START EXCERPT

This report provides a picture of the employment status of grandparents and other relatives raising children (kinship carers) before and after taking on children, and explores the link between dropping out of the labour market and being a kinship carer.

There are around 200,000 grandparents, older siblings, aunts, uncles and other relatives in the UK bringing up 200,000-300,000 children because their parents are no longer able to, often due to severe difficulties such as parental death, drug or alcohol abuse, disability or serious illness, imprisonment, domestic violence, or abuse and neglect1. These carers are known as ‘kinship’ or ‘family and friends’ carers. Many of the children they are raising would be in care if their relative had not stepped in.

Since the implementation of the Children Act 1989 local authorities have been required to arrange for looked after children to live with family and friends where that is consistent with their welfare, and the Children and Young People’s Act 2008 states that family and friends care should be the first option when children cannot live with their parents. This principle has recently been restated in Statutory Guidance to local authorities on Family and Friends Care, published in April 2011.

Research shows that many children living in kinship care have suffered similar multiple traumas to those in local authority care, and a high proportion have emotional or
behavioural problems or a disability, often as a result of their experiences with their birth  families. A recent study concluded that 85% of children in kinship care who have had contact with children’s services face difficulties at the point when they come to live with their carer

Children may move into kinship care at any age, not just during the early years, and evidence from the 2001 Census shows that older children are disproportionately represented among those in kinship care compared with children in the population overall4. Kinship carers have no equivalent to maternity leave or adoption leave to help them settle children and deal with the huge upheaval in their lives when children move in, often with no notice. Many are not even entitled to unpaid parental leave. They may also be taking on several siblings at one time.

END EXCERPT
START RECORDS PROVIDED

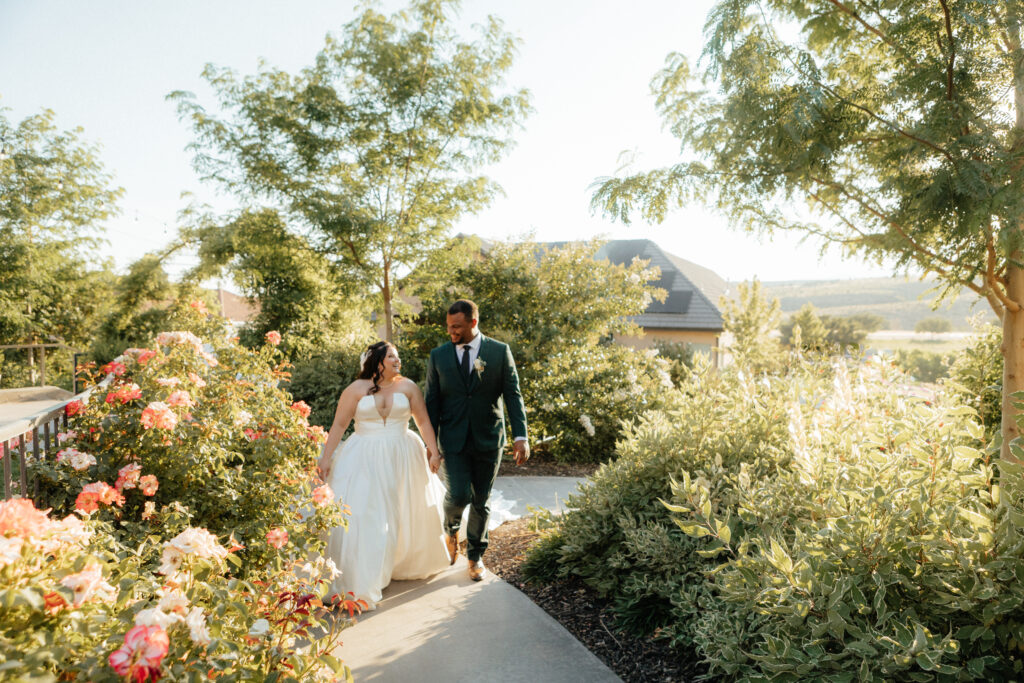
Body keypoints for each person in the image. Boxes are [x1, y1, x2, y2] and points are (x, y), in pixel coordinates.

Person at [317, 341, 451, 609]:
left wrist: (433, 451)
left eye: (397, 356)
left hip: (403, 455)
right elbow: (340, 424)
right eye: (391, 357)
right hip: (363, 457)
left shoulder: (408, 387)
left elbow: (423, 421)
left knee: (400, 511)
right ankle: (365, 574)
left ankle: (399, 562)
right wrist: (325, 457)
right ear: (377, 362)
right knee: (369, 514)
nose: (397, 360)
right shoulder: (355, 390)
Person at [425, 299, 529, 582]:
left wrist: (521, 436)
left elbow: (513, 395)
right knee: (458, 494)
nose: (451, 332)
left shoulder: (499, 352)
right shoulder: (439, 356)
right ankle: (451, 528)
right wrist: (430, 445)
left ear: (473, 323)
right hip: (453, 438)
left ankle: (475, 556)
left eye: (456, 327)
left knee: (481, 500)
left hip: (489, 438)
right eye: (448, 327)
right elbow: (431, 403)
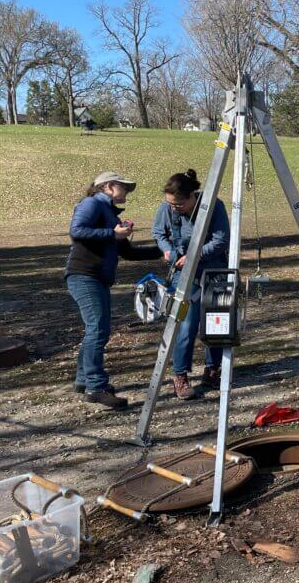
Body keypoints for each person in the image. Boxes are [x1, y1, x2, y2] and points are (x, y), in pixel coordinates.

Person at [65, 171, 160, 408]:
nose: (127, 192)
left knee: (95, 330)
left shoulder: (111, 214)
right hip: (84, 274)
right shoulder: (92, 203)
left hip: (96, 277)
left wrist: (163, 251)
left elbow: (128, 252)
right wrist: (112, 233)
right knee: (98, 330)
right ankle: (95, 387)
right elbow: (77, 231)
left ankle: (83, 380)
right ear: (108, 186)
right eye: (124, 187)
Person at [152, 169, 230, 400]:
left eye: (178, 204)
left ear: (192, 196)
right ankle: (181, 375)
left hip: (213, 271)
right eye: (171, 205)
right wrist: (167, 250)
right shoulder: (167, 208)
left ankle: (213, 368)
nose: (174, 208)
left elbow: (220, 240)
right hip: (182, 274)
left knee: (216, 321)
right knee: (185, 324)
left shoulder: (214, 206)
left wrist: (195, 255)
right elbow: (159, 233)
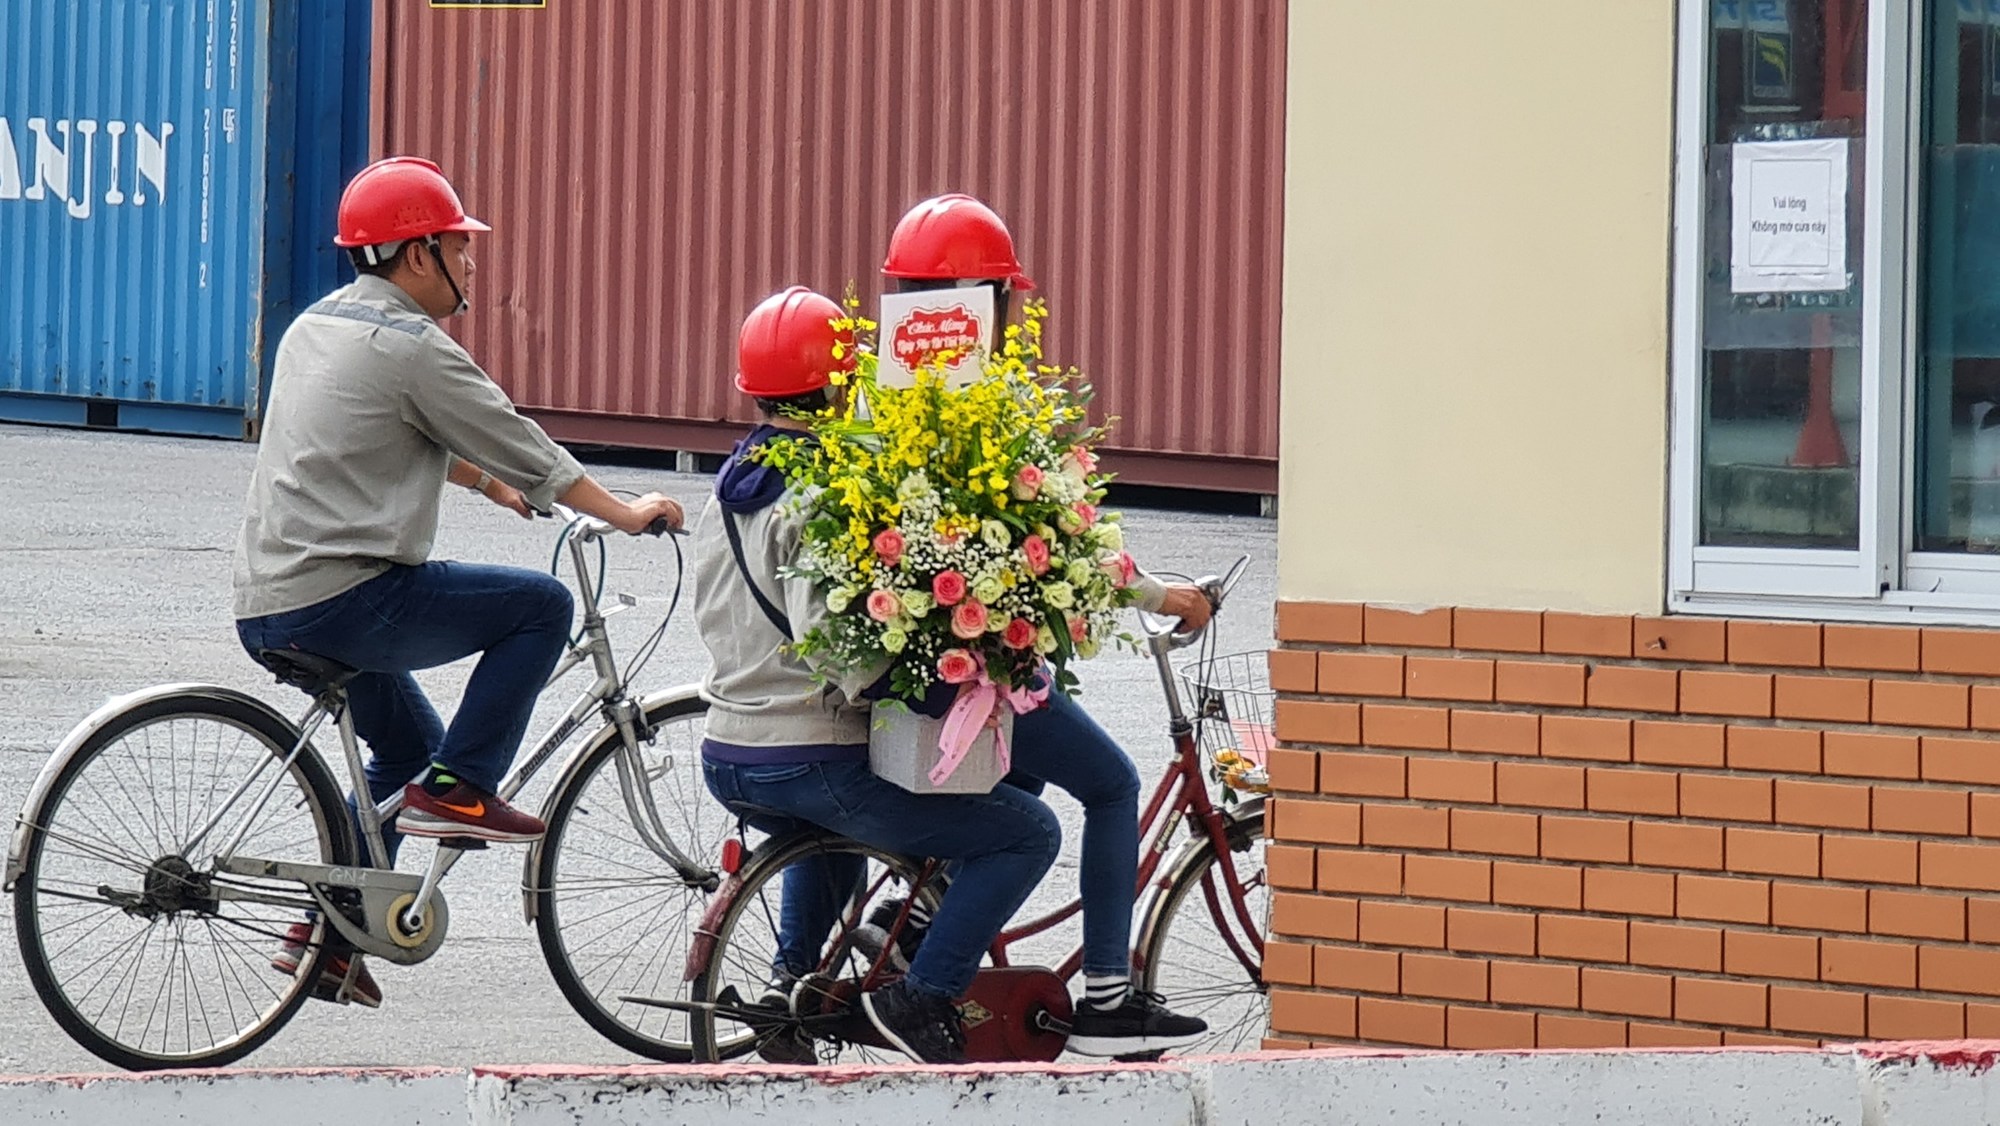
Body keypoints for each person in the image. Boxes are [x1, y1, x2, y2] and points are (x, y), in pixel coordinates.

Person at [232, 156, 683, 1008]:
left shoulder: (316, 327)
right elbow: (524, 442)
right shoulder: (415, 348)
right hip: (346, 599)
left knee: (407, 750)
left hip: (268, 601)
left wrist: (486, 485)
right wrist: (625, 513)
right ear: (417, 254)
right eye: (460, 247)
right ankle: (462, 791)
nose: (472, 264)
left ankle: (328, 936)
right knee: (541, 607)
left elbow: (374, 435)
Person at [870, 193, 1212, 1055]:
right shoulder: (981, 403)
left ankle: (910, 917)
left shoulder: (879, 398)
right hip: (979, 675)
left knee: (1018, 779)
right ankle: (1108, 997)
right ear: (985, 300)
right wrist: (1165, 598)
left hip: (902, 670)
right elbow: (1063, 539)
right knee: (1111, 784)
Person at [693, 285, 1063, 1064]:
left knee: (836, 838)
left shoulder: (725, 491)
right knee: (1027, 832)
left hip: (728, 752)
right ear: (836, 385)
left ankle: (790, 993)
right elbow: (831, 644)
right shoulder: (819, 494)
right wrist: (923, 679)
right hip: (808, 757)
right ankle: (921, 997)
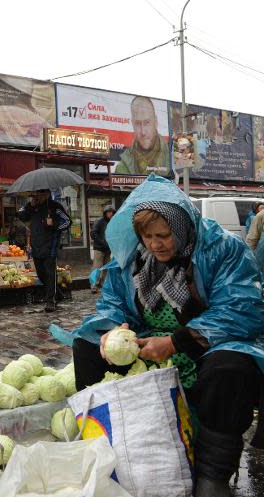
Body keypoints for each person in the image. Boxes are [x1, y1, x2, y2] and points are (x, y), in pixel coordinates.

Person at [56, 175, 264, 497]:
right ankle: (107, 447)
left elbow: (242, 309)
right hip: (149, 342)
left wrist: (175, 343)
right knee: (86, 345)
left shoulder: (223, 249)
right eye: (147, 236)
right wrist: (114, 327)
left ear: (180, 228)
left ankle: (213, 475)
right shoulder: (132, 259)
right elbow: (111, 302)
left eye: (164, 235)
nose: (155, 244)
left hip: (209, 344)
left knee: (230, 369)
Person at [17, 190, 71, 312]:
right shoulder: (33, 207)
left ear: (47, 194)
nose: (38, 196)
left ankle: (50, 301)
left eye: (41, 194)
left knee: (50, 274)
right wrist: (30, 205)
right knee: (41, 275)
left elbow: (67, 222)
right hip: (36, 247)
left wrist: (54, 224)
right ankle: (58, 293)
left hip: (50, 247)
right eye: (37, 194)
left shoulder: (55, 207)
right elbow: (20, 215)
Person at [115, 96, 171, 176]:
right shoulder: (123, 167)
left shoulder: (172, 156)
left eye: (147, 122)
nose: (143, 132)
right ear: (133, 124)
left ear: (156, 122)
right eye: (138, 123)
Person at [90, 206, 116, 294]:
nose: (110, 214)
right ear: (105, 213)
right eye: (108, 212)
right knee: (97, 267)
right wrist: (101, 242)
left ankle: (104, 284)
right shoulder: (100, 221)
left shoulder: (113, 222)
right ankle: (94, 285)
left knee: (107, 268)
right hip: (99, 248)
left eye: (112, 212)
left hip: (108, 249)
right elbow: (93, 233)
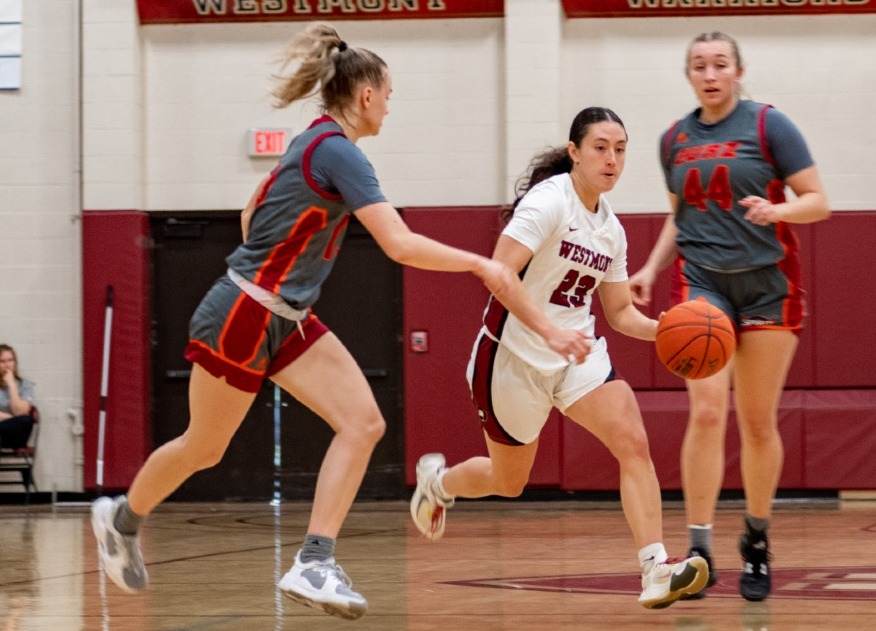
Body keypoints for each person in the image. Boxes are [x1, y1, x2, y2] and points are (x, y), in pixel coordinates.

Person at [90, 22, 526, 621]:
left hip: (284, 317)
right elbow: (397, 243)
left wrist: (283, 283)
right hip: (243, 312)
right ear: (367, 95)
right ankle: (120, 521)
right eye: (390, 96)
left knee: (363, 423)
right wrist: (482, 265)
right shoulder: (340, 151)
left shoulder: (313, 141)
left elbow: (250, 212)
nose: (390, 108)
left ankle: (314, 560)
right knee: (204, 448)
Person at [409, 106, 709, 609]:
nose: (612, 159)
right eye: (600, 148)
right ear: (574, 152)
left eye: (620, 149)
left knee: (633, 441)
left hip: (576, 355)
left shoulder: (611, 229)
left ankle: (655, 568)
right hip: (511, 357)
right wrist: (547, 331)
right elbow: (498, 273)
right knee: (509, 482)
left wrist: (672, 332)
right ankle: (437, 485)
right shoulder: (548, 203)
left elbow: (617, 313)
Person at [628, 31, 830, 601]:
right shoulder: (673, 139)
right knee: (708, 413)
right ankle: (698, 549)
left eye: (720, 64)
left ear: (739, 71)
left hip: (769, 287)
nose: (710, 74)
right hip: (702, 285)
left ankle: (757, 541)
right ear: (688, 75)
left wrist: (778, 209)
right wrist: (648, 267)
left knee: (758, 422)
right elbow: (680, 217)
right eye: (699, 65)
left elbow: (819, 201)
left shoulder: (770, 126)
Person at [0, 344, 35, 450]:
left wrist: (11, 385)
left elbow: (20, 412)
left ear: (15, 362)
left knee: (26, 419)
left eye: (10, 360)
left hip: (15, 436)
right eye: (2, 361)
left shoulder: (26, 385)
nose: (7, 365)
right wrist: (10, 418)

END RECORDS PROVIDED

HOW TO COMPLETE THIS TASK
Resume the report on kinship carers and employment from its last sentence. The records have no connection to the report on kinship carers.

RESPONSE TO THE TASK
Kinship carers often have to deal with multiple appointments with schools, social workers and lawyers. They may have to arrange education, legal orders and financial support, at the same time as supporting the children and perhaps dealing with their own bereavement following the death of the child’s parent or the stress of difficult family circumstances.

A previous Grandparents Plus survey found that a high proportion of kinship carers face difficulties such as isolation, stress and stigma5. A high proportion live in poverty, with 65% reporting living on low incomes (below £300 a week), often as a result of giving up work when children move in.

Only a minority of kinship carers receive a financial allowance from the local authority or any kind of practical support.. There is no clear relationship between the needs of the children and whether or not the carers are entitled to receive support.

There is anecdotal evidence, including from calls to Grandparents Plus’ Advice and Information service, that feeling they may have to give up work is a powerful disincentive to becoming a kinship carer. We also know that placements may break down and children have to be taken into care or adopted because kinship carers fail to get financial support from the local authority and do not want to end up on benefits through having to give up work.

There is a strong economic case for supporting kinship carers to avoid children unnecessarily being taken into care. It costs £40,000 per annum to keep a child in
independent foster care, and there is a national shortage of 9,000 foster carers. Children in care also face increased risk of poverty and other adverse outcomes in adulthood. Although outcomes for children in care have improved in recent years, there remains a significant and widening gap between these and the outcomes for all children. They are over-represented in a range of vulnerable groups including those not in education, employment or training post-16, teenage parents, young offenders, drug users and prisoners.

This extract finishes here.